Syphilis is usually treated with one or more penicillin injections, depending on the stage of the infection. If you’re allergic to penicillin, there are also other antibiotic treatments, Reno said.

Q: Can I get syphilis again?

A: Yes. If you have been treated for syphilis, you can get the disease again. You do not develop an immunity to bacteria after an infection.

“People get syphilis again all the time,” Golden said. “In fact, a strong predictor of syphilis is that you’ve had it before.”

Q: Is there a vaccine against syphilis?

A: Not yet. The National Institutes of Health and the Gates Foundation are funding research into a vaccine, said Jonathan Parr, a professor of infectious diseases at the University of North Carolina.
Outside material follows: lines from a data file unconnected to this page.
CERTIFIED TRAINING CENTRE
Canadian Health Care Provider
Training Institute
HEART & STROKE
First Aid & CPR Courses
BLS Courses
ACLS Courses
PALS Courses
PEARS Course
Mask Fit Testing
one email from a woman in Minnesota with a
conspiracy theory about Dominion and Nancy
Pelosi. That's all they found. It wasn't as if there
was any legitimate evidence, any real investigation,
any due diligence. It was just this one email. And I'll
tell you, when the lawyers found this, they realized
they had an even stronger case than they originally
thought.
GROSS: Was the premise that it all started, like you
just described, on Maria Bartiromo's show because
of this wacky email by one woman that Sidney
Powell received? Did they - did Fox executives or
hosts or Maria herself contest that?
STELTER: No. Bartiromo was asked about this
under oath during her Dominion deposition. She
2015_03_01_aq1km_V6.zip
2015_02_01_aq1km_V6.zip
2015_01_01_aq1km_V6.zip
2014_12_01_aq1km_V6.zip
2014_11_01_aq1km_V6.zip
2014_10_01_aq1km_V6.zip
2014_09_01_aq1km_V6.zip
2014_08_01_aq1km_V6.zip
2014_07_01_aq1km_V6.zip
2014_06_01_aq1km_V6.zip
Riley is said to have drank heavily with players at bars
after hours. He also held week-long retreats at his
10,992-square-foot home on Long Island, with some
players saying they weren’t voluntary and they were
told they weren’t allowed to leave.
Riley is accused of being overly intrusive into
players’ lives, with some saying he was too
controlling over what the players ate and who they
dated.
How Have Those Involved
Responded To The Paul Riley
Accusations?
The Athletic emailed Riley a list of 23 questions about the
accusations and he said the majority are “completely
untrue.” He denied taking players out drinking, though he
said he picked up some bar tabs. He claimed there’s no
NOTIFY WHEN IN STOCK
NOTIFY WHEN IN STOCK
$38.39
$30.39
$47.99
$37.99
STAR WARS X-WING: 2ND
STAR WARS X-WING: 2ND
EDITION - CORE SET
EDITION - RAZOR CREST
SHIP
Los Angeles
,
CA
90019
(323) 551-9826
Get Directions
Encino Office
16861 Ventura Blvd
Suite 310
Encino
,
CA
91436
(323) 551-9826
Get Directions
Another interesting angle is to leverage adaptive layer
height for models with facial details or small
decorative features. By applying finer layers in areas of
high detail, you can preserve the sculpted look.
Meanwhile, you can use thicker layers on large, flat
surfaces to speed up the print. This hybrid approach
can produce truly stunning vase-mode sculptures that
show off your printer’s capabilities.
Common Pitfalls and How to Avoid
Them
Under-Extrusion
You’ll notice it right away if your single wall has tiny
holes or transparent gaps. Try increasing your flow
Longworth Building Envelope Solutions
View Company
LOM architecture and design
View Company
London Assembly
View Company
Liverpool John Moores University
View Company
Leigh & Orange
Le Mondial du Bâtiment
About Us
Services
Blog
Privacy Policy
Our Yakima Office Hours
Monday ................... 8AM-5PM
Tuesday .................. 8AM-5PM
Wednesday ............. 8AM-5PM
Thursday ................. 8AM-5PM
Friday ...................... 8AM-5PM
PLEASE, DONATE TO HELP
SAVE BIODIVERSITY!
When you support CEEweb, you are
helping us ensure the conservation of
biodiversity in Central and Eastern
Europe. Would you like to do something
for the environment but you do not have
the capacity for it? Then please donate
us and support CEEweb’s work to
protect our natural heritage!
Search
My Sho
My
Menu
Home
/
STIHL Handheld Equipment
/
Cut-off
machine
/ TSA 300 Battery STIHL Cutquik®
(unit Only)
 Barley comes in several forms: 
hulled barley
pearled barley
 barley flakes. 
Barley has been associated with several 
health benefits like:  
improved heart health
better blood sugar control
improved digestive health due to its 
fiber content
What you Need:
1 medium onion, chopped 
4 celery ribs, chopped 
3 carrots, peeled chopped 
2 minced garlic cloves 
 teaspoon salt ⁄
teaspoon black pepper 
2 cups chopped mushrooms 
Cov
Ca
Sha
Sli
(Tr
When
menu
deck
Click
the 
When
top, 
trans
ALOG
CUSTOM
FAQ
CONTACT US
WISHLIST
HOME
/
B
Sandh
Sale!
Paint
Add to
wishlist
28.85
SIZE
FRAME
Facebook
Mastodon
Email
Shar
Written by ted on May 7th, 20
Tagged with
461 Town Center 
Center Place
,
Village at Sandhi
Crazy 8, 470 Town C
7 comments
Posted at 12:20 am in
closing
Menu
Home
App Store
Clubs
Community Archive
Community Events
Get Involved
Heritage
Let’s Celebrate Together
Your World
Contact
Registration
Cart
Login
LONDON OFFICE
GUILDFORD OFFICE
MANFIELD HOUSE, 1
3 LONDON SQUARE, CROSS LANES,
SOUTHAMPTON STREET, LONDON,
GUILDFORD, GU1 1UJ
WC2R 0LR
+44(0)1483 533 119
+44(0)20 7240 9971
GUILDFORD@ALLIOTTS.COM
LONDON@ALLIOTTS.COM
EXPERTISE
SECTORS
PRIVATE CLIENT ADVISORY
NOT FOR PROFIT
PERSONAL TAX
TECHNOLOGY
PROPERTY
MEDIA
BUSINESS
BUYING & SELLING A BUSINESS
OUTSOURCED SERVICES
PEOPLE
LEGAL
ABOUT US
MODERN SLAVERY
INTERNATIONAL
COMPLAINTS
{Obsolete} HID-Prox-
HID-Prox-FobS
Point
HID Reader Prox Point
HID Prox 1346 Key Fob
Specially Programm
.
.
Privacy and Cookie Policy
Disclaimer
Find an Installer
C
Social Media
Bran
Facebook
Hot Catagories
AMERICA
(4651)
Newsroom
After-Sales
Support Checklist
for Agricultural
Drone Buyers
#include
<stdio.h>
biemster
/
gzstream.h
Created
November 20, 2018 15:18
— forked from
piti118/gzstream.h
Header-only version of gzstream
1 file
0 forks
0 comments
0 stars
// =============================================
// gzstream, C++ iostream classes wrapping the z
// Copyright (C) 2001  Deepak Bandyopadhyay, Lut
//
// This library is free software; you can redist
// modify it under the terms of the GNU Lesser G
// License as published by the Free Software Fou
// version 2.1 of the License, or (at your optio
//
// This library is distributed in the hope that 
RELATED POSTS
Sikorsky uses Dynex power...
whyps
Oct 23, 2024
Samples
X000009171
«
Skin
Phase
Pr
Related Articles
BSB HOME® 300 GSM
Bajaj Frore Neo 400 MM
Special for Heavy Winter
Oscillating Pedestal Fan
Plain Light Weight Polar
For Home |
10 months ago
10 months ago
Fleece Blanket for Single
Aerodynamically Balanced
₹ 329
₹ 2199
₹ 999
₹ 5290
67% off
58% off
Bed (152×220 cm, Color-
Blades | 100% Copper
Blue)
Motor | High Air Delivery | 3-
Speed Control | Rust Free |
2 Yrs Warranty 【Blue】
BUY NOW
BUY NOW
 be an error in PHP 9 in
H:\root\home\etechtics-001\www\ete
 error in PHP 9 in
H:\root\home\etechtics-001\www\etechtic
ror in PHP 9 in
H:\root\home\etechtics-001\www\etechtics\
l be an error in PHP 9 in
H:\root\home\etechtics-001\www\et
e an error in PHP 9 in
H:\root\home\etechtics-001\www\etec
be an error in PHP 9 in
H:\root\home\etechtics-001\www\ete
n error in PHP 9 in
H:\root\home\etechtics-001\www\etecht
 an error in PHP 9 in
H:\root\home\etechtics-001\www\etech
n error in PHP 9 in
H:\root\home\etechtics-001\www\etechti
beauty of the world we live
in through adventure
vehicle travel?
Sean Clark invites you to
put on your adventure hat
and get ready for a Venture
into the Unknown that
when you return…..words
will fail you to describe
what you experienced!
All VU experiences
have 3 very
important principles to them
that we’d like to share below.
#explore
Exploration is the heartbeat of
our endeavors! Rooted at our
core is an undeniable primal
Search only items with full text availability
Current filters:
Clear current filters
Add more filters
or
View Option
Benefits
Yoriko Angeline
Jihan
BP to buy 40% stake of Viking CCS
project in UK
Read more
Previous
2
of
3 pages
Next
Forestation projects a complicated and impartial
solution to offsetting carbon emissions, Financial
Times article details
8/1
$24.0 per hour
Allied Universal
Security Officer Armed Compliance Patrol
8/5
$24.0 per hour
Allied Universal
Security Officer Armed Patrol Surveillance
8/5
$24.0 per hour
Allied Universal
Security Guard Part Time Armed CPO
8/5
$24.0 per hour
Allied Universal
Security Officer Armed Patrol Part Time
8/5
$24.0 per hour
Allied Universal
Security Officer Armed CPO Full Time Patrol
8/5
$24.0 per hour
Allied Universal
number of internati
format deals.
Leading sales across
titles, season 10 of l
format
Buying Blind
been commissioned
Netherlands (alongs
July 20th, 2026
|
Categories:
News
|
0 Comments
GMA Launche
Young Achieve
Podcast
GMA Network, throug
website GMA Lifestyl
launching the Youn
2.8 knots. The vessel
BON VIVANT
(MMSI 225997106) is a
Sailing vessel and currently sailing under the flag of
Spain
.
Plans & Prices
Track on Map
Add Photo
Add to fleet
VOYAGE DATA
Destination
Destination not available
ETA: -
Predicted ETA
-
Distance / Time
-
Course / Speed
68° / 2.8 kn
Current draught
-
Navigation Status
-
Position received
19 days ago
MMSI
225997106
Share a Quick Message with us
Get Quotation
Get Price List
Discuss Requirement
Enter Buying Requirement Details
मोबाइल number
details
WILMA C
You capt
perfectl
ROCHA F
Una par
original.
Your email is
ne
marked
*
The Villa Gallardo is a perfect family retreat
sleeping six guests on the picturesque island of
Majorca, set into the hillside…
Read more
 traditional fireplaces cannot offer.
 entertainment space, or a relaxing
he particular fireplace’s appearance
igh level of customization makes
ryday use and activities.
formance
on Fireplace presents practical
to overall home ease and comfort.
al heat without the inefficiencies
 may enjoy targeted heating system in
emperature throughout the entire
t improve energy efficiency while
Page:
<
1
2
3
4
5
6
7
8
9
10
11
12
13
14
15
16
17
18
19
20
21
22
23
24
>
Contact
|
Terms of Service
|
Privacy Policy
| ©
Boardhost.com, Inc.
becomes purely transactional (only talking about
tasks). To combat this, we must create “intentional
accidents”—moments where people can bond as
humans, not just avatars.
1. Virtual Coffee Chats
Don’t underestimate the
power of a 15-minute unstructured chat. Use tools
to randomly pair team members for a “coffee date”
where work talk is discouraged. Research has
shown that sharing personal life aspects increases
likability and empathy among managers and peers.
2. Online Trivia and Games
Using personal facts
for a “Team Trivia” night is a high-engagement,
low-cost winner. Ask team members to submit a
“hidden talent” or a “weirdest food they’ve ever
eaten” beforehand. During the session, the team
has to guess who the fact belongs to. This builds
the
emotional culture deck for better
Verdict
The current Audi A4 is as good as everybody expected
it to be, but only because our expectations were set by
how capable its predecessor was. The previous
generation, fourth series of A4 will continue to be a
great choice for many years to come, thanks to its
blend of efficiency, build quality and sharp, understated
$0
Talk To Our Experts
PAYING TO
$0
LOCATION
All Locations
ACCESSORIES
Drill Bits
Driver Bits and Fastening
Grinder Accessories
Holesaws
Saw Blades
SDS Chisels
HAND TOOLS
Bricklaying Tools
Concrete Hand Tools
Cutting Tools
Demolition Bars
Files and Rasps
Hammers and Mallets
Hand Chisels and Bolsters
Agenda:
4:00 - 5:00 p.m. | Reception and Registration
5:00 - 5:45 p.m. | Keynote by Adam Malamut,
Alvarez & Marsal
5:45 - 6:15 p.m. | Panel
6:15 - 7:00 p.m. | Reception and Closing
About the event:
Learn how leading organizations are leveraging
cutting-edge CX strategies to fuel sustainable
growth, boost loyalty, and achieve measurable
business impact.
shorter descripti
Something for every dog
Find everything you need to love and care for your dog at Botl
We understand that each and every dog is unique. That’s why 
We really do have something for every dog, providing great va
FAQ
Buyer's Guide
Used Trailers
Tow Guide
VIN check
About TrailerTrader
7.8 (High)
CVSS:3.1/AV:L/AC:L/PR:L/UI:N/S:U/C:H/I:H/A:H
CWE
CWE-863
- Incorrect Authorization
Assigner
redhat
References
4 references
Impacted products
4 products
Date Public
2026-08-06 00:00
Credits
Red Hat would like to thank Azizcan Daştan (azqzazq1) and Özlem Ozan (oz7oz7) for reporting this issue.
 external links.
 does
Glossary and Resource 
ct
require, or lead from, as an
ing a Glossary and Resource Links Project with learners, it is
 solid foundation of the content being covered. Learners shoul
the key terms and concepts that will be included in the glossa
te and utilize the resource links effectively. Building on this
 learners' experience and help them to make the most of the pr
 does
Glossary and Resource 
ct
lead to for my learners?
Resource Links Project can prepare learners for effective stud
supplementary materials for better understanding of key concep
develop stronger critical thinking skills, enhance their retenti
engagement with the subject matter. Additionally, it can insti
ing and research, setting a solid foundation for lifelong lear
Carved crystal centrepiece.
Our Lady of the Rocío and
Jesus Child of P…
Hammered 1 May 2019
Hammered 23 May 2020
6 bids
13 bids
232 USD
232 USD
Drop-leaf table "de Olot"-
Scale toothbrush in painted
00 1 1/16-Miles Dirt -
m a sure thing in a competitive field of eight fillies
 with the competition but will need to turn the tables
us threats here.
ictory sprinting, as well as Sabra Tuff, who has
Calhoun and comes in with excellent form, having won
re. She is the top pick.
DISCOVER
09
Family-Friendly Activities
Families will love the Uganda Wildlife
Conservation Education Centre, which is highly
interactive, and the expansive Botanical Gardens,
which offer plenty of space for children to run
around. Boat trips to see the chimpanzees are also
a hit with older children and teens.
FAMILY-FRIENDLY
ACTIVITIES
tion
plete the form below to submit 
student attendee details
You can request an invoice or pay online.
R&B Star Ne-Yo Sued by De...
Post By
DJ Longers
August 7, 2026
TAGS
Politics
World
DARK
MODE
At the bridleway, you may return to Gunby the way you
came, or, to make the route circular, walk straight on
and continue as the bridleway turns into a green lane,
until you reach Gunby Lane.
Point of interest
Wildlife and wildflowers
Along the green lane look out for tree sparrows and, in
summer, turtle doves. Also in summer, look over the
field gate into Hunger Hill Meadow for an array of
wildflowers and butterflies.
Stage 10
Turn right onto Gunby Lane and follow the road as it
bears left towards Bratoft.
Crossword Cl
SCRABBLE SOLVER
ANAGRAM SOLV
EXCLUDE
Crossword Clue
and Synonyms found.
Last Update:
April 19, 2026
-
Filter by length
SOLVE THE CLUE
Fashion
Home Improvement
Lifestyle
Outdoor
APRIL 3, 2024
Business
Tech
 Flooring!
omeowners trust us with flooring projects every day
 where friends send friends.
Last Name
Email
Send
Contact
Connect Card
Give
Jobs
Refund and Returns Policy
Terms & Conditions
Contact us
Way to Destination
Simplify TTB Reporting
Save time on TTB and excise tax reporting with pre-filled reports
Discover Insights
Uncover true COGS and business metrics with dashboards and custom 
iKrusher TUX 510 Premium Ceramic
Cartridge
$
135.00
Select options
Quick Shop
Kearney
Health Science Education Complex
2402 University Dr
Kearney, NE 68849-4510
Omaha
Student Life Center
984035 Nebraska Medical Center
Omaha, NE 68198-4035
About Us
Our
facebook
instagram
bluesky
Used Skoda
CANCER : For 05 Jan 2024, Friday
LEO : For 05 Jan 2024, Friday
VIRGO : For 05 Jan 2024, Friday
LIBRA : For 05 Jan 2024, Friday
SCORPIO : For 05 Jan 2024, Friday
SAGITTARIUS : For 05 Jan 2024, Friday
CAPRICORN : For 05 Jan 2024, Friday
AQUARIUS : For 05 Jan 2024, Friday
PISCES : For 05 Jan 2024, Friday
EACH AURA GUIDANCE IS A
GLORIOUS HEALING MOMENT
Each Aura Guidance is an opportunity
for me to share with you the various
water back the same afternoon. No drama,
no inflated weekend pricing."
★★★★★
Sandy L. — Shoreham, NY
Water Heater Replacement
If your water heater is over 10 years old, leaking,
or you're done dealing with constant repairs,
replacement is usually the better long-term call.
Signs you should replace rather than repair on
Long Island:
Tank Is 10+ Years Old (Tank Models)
Syphilis is a particularly difficult disease to vaccinate because the bacteria have adapted to escape our immune system. It replicates slowly in the body and is very good at moving from person to person, Parr said. But recently researchers have found ways to more easily grow bacteria in the lab and study their DNA.

“Syphilis has lagged behind other infectious diseases because of the challenges of working with this bacteria in the past, but I’m optimistic,” he said. “We’re about to see real progress going forward.”